Exercise goal
Please format every line of text in the records below as a numbered list, skipping any blank lines and leaving the pictures out.

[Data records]
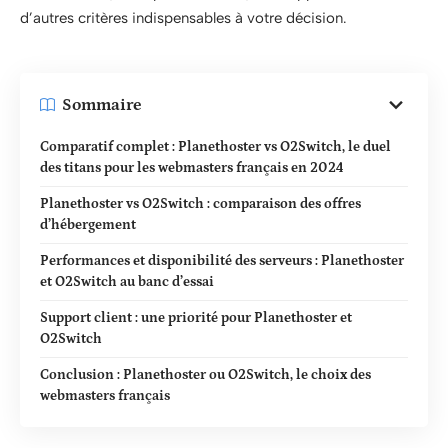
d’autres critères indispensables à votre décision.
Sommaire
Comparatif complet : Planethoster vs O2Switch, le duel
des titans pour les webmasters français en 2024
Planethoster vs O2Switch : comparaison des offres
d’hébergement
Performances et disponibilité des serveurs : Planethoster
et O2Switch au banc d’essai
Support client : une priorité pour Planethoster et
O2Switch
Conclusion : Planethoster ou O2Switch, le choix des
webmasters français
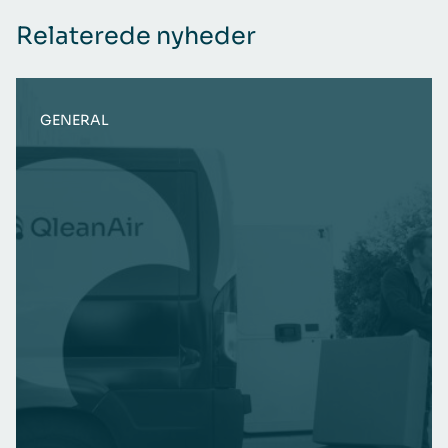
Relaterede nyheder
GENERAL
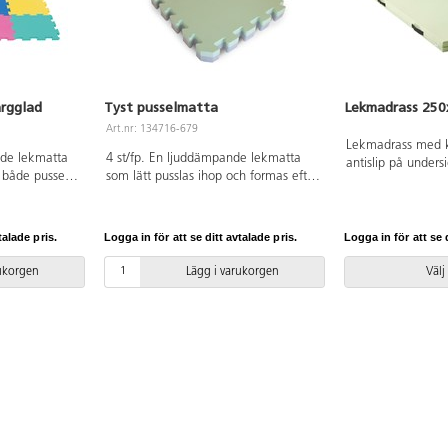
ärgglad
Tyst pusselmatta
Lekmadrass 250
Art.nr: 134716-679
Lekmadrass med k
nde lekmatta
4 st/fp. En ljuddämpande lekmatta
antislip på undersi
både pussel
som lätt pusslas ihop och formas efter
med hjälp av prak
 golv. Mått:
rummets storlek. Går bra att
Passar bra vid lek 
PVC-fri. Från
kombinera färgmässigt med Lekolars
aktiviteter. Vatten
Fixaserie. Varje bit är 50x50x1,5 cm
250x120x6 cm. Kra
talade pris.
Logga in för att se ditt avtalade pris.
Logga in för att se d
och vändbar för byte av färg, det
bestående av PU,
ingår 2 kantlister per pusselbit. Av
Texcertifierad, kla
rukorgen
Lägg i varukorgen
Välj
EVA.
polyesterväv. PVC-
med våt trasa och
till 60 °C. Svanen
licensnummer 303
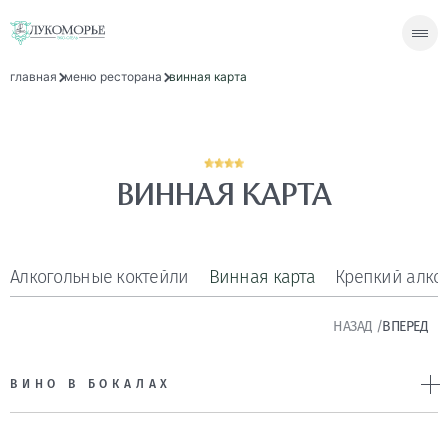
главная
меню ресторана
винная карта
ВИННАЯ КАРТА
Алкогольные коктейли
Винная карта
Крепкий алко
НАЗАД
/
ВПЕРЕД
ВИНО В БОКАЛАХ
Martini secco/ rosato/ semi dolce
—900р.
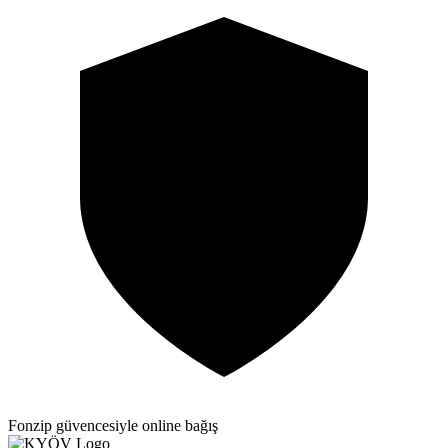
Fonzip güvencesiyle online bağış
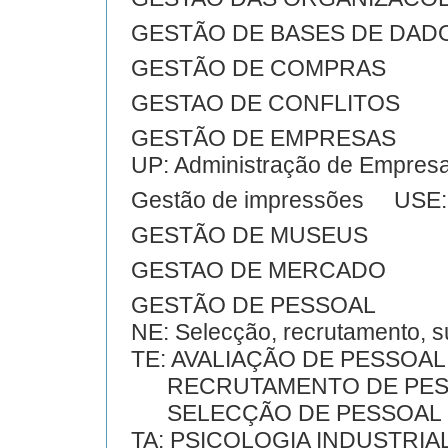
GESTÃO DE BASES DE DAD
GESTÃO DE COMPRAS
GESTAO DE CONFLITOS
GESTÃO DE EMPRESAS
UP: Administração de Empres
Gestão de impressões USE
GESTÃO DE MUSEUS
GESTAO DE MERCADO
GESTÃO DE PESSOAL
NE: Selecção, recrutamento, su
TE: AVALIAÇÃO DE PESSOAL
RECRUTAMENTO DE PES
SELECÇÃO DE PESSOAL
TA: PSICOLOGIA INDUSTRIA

Response
1. d’autres critères indispensables à votre décision.
2. Sommaire
3. Comparatif complet : Planethoster vs O2Switch, le duel
4. des titans pour les webmasters français en 2024
5. Planethoster vs O2Switch : comparaison des offres
6. d’hébergement
7. Performances et disponibilité des serveurs : Planethoster
8. et O2Switch au banc d’essai
9. Support client : une priorité pour Planethoster et
10. O2Switch
11. Conclusion : Planethoster ou O2Switch, le choix des
12. webmasters français
13. Relaterede nyheder
14. GENERAL
15. ärgglad
16. Tyst pusselmatta
17. Lekmadrass 250
18. Art.nr: 134716-679
19. Lekmadrass med k
20. nde lekmatta
21. 4 st/fp. En ljuddämpande lekmatta
22. antislip på undersi
23. både pussel
24. som lätt pusslas ihop och formas efter
25. med hjälp av prak
26.  golv. Mått:
27. rummets storlek. Går bra att
28. Passar bra vid lek 
29. PVC-fri. Från
30. kombinera färgmässigt med Lekolars
31. aktiviteter. Vatten
32. Fixaserie. Varje bit är 50x50x1,5 cm
33. 250x120x6 cm. Kra
34. talade pris.
35. Logga in för att se ditt avtalade pris.
36. Logga in för att se d
37. och vändbar för byte av färg, det
38. bestående av PU,
39. ingår 2 kantlister per pusselbit. Av
40. Texcertifierad, kla
41. rukorgen
42. Lägg i varukorgen
43. Välj
44. EVA.
45. polyesterväv. PVC-
46. med våt trasa och
47. till 60 °C. Svanen
48. licensnummer 303
49. главная
50. меню ресторана
51. винная карта
52. ВИННАЯ КАРТА
53. Алкогольные коктейли
54. Винная карта
55. Крепкий алко
56. НАЗАД
57. /
58. ВПЕРЕД
59. ВИНО В БОКАЛАХ
60. Martini secco/ rosato/ semi dolce
61. —900р.
62. Fonzip güvencesiyle online bağış
63. GESTÃO DE BASES DE DAD
64. GESTÃO DE COMPRAS
65. GESTAO DE CONFLITOS
66. GESTÃO DE EMPRESAS
67. UP: Administração de Empres
68. Gestão de impressões USE
69. GESTÃO DE MUSEUS
70. GESTAO DE MERCADO
71. GESTÃO DE PESSOAL
72. NE: Selecção, recrutamento, su
73. TE: AVALIAÇÃO DE PESSOAL
74. RECRUTAMENTO DE PES
75. SELECÇÃO DE PESSOAL
76. TA: PSICOLOGIA INDUSTRIA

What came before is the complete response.